The List of Adrian Messenger is a 1963 black and white crime thriller about a retired British intelligence officer (George C. Scott) investigating a series of apparently unrelated deaths. It is directed by acclaimed film director John Huston. The film is based on the 1961 novel of the same title by Philip MacDonald.
Adrian Messenger (John Merivale) asks his friend, British colonel Anthony Gethryn (George C. Scott), to check on the whereabouts of the eleven men named on a written list. Not long afterward, the plane on which Messenger is travelling is deliberately blown up.
The mystery killer slipped the bomb on the plane while disguised as a priest, and we soon learn that the killer adopts a different guise for each of his subsequent murders.
As Gethryn tracks down the men on Messenger's list, he discovers that all had been POWs in the same Burmese stockade during World War II, and he deduces that the murderer, who is methodically decimating those on the list, had been a traitor and informer. Gethryn traces the killer to the British estate of The Marquis of Gleneyre (Clive Brook), where his visit coincides with the return of "prodigal" American relative George Brougham (Kirk Douglas). Gethryn is convinced that Brougham is the killer, and that he plans to murder the only heir who stands in the way of the family fortune, but he has no tangible proof.
Filmed primarily in Ireland, The List of Adrian Messenger received good theatrical bookings by virtue of its gimmick: several of the bit characters are played by famous stars in heavy makeup, and each of these stars -- Kirk Douglas, Burt Lancaster, Robert Mitchum, Frank Sinatra, and Tony Curtis -- "unmasks" in the epilogue.

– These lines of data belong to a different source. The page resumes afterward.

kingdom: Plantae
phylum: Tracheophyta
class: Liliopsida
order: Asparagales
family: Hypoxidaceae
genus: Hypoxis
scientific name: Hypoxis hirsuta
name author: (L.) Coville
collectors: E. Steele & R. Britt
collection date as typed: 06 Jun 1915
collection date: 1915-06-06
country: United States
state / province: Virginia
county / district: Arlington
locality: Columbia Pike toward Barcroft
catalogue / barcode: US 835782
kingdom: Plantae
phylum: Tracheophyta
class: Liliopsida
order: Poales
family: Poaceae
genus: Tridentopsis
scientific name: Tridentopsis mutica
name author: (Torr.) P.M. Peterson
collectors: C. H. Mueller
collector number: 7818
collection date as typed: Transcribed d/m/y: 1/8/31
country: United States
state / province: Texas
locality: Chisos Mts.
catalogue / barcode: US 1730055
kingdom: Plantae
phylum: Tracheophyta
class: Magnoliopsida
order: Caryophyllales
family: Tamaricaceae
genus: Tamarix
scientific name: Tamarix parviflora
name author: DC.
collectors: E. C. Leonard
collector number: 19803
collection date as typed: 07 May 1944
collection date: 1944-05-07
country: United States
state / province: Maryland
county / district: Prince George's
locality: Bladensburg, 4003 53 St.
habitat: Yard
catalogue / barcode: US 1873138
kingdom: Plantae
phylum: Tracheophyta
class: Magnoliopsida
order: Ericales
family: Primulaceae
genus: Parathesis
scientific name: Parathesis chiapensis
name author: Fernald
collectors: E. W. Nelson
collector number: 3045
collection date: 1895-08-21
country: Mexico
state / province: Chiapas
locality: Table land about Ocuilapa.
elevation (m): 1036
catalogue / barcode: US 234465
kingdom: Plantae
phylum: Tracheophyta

In truth, only Douglas and Mitchum did any real acting under their mounds of collodion and crepe hair; the others showed up only to shoot their unmasking scenes (at a salary of $75,000 each!) and were "doubled" in the film itself.
John Huston was eager for a lightweight lark, and The List of Adrian Messenger was just the project he needed. Philip MacDonald's upper-crust British murder mystery allowed Huston to work close to his Irish estate, including fox hunting and quail shooting well suited to Huston's lord-of-the-manor lifestyle. The mystery itself is clever enough: As a former MI-5 agent, George C. Scott is lured into the case when writer Adrian Messenger (John Merivale) gives him a list of 11 names to investigate, just before Messenger is mysteriously killed. Scott combs for clues to connect the names, and the film's promotional gimmick--big-name stars disguised under Bud Westmore's expert makeup--kicks into gear. Thus you get Burt Lancaster, Robert Mitchum, Tony Curtis, Kirk Douglas, and Frank Sinatra, barely identifiable under layers of latex, and the mystery never suffers from this playful distraction. Huston enjoyed making this film (he makes a cameo appearance, and his son Tony plays a supporting role), and that pleasure is passed along to the viewer.